Task directions => From the entries below, copy every line that has the word "gatos".
Material for the task Block Start
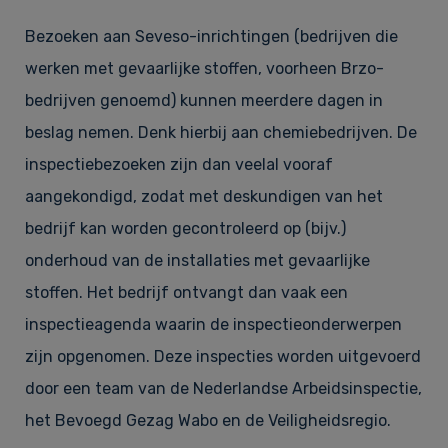
Bezoeken aan Seveso-inrichtingen (bedrijven die
werken met gevaarlijke stoffen, voorheen Brzo-
bedrijven genoemd) kunnen meerdere dagen in
beslag nemen. Denk hierbij aan chemiebedrijven. De
inspectiebezoeken zijn dan veelal vooraf
aangekondigd, zodat met deskundigen van het
bedrijf kan worden gecontroleerd op (bijv.)
onderhoud van de installaties met gevaarlijke
stoffen. Het bedrijf ontvangt dan vaak een
inspectieagenda waarin de inspectieonderwerpen
zijn opgenomen. Deze inspecties worden uitgevoerd
door een team van de Nederlandse Arbeidsinspectie,
het Bevoegd Gezag Wabo en de Veiligheidsregio.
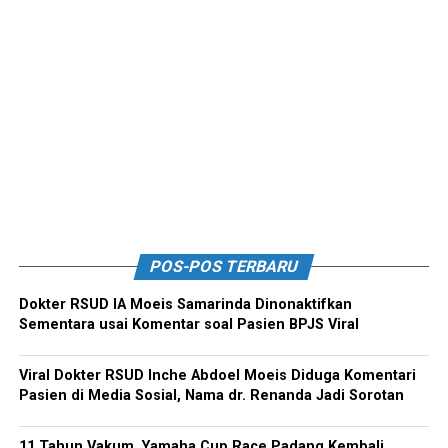
POS-POS TERBARU
Dokter RSUD IA Moeis Samarinda Dinonaktifkan
Sementara usai Komentar soal Pasien BPJS Viral
Viral Dokter RSUD Inche Abdoel Moeis Diduga Komentari
Pasien di Media Sosial, Nama dr. Renanda Jadi Sorotan
11 Tahun Vakum, Yamaha Cup Race Padang Kembali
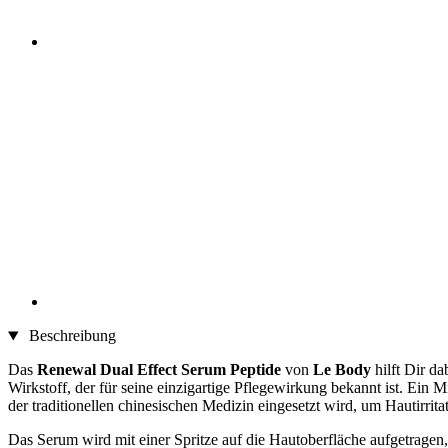
Beschreibung
Das
Renewal Dual Effect Serum Peptide
von
Le Body
hilft Dir d
Wirkstoff, der für seine einzigartige Pflegewirkung bekannt ist. Ein M
der traditionellen chinesischen Medizin eingesetzt wird, um Hautirrit
Das Serum wird mit einer Spritze auf die Hautoberfläche aufgetrage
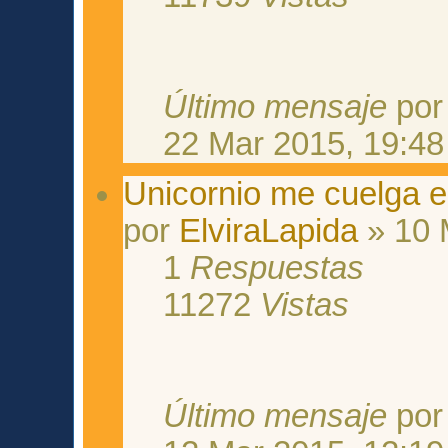
Último mensaje
po
22 Mar 2015, 19:48
Unicornio me cuelga e
por
ElviraLapida
» 10 
1
Respuestas
11272
Vistas
Último mensaje
po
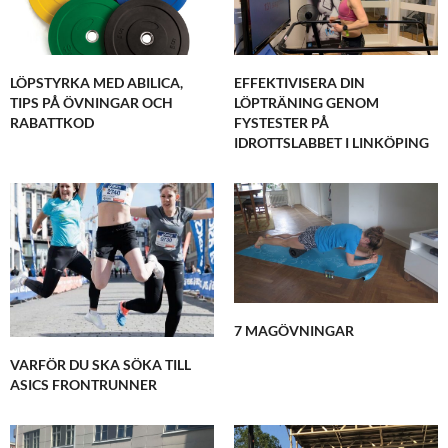
LÖPSTYRKA MED ABILICA,
EFFEKTIVISERA DIN
TIPS PÅ ÖVNINGAR OCH
LÖPTRÄNING GENOM
RABATTKOD
FYSTESTER PÅ
IDROTTSLABBET I LINKÖPING
7 MAGÖVNINGAR
VARFÖR DU SKA SÖKA TILL
ASICS FRONTRUNNER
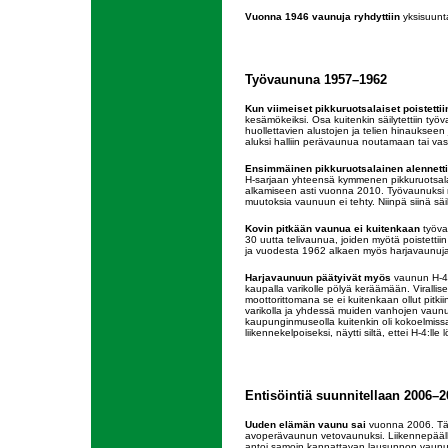
Vuonna 1946 vaunuja ryhdyttiin
yksisuunt
Työvaununa 1957–1962
Kun viimeiset pikkuruotsalaiset poistettii
kesämökeiksi. Osa kuitenkin säilytettiin työv
huollettavien alustojen ja telien hinauksee
aluksi halliin perävaunua noutamaan tai va
Ensimmäinen pikkuruotsalainen alennetti
H-sarjaan yhteensä kymmenen pikkuruotsalais
alkamiseen asti vuonna 2010. Työvaunuksi m
muutoksia vaunuun ei tehty. Niinpä siinä sä
Kovin pitkään vaunua ei kuitenkaan
työvau
30 uutta telivaunua, joiden myötä poistettii
ja vuodesta 1962 alkaen myös harjavaunuja,
Harjavaunuun päätyivät myös
vaunun H-4 m
kaupalla varikolle pölyä keräämään. Viralli
moottorittomana se ei kuitenkaan ollut pitkiin 
varikolla ja yhdessä muiden vanhojen vaunu
kaupunginmuseolla kuitenkin oli kokoelmiss
liikennekelpoiseksi, näytti siltä, ettei H-4:lle 
Entisöintiä suunnitellaan 2006–2
Uuden elämän vaunu sai
vuonna 2006. Tällö
avoperävaunun vetovaunuksi. Liikennepäällik
antoi samoin kannattavan lausunnon vaunun 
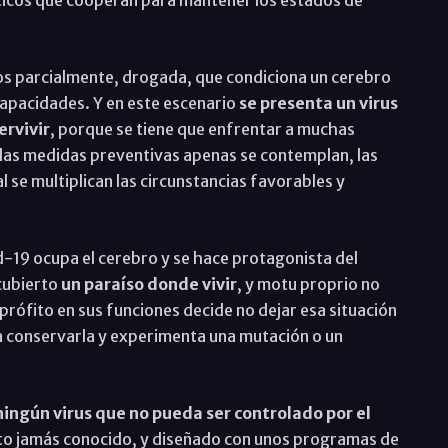
uticos que cooperan para mantener los estados de
s parcialmente, drogada, que condiciona un cerebro
capacidades. Y en este escenario
se presenta un virus
ervivir
, porque se tiene que enfrentar a muchas
 las medidas preventivas apenas se contemplan, las
 se multiplican las circunstancias favorables y
d-19 ocupa el cerebro y se hace protagonista del
cubierto
un paraíso donde vivir
, y motu proprio no
prófito en sus funciones decide no dejar esa situación
ra conservarla y experimenta una mutación o un
ningún virus que no pueda ser controlado por el
cto jamás conocido, y diseñado con unos programas de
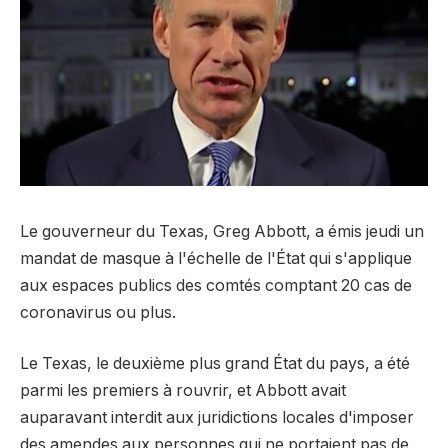
Le gouverneur du Texas, Greg Abbott, a émis jeudi un
mandat de masque à l'échelle de l'État qui s'applique
aux espaces publics des comtés comptant 20 cas de
coronavirus ou plus.
Le Texas, le deuxième plus grand État du pays, a été
parmi les premiers à rouvrir, et Abbott avait
auparavant interdit aux juridictions locales d'imposer
des amendes aux personnes qui ne portaient pas de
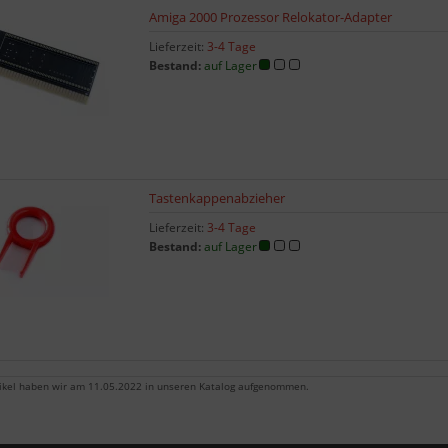
Amiga 2000 Prozessor Relokator-Adapter
Lieferzeit:
3-4 Tage
Bestand:
auf Lager
Tastenkappenabzieher
Lieferzeit:
3-4 Tage
Bestand:
auf Lager
tikel haben wir am 11.05.2022 in unseren Katalog aufgenommen.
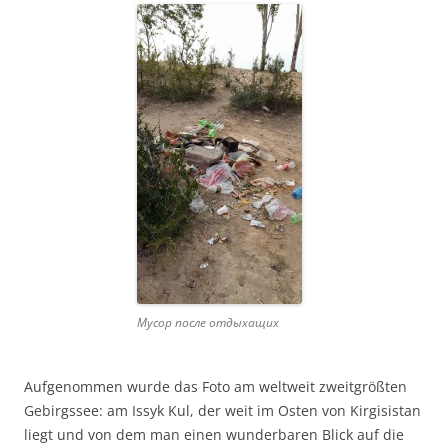
Мусор после отдыхащих
Aufgenommen wurde das Foto am weltweit zweitgrößten
Gebirgssee: am Issyk Kul, der weit im Osten von Kirgisistan
liegt und von dem man einen wunderbaren Blick auf die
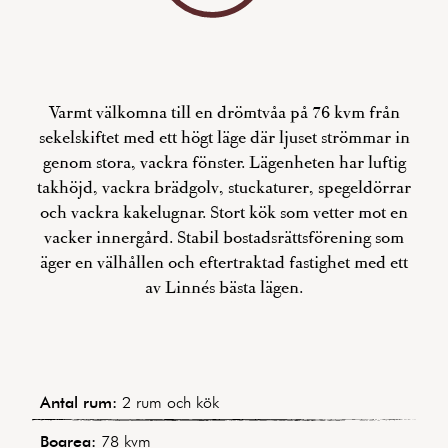
Varmt välkomna till en drömtvåa på 76 kvm från
sekelskiftet med ett högt läge där ljuset strömmar in
genom stora, vackra fönster. Lägenheten har luftig
takhöjd, vackra brädgolv, stuckaturer, spegeldörrar
och vackra kakelugnar. Stort kök som vetter mot en
vacker innergård. Stabil bostadsrättsförening som
äger en välhållen och eftertraktad fastighet med ett
av Linnés bästa lägen.
Antal rum:
2 rum och kök
Boarea:
78 kvm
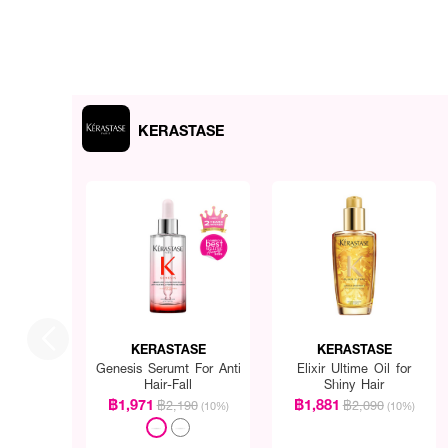
KERASTASE
KERASTASE
KERASTASE
Genesis Serumt For Anti
Elixir Ultime Oil for
Hair-Fall
Shiny Hair
฿1,971
฿1,881
฿2,190
฿2,090
(10%)
(10%)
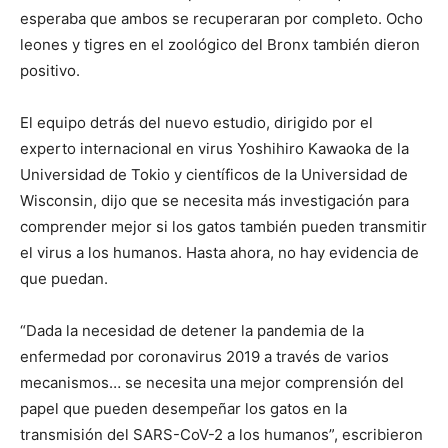
esperaba que ambos se recuperaran por completo. Ocho
leones y tigres en el zoológico del Bronx también dieron
positivo.
El equipo detrás del nuevo estudio, dirigido por el
experto internacional en virus Yoshihiro Kawaoka de la
Universidad de Tokio y científicos de la Universidad de
Wisconsin, dijo que se necesita más investigación para
comprender mejor si los gatos también pueden transmitir
el virus a los humanos. Hasta ahora, no hay evidencia de
que puedan.
“Dada la necesidad de detener la pandemia de la
enfermedad por coronavirus 2019 a través de varios
mecanismos… se necesita una mejor comprensión del
papel que pueden desempeñar los gatos en la
transmisión del SARS-CoV-2 a los humanos”, escribieron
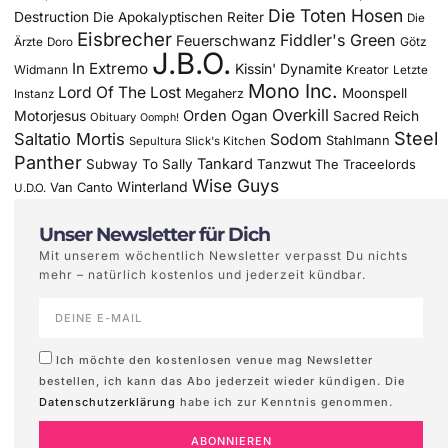
Die Toten Hosen
Destruction
Die Apokalyptischen Reiter
Die
Eisbrecher
Fiddler's Green
Feuerschwanz
Götz
Ärzte
Doro
J.B.O.
In Extremo
Kissin' Dynamite
Widmann
Kreator
Letzte
Mono Inc.
Lord Of The Lost
Moonspell
Megaherz
Instanz
Overkill
Motorjesus
Orden Ogan
Sacred Reich
Obituary
Oomph!
Steel
Saltatio Mortis
Sodom
Stahlmann
Sepultura
Slick's Kitchen
Panther
Tankard
Subway To Sally
Tanzwut
The Traceelords
Wise Guys
Winterland
Van Canto
U.D.O.
Unser Newsletter für Dich
Mit unserem wöchentlich Newsletter verpasst Du nichts
mehr – natürlich kostenlos und jederzeit kündbar.
Ich möchte den kostenlosen venue mag Newsletter
bestellen, ich kann das Abo jederzeit wieder kündigen. Die
Datenschutzerklärung
habe ich zur Kenntnis genommen.
ABONNIEREN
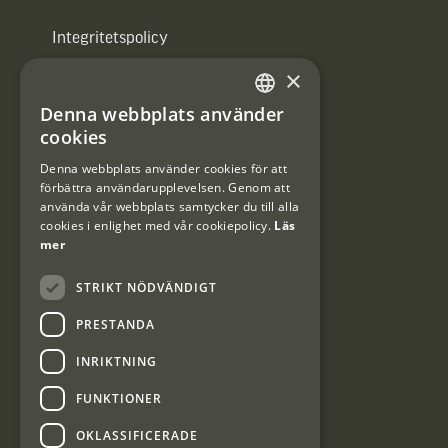
Integritetspolicy
×
Användarvillkor
Denna webbplats använder
#Interjaktfamily
SWEDISH
cookies
DANISH
Denna webbplats använder cookies för att
förbättra användarupplevelsen. Genom att
Kundklubb
använda vår webbplats samtycker du till alla
cookies i enlighet med vår cookiepolicy.
Läs
Information om kundklubben.
mer
STRIKT NÖDVÄNDIGT
PRESTANDA
INRIKTNING
Interjakt SE
FUNKTIONER
OKLASSIFICERADE
Interjakt Sweden AB, Årjäng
Material for the task Block End
Solution to this exercise =>
comprender mejor si los gatos también pueden transmitir
papel que pueden desempeñar los gatos en la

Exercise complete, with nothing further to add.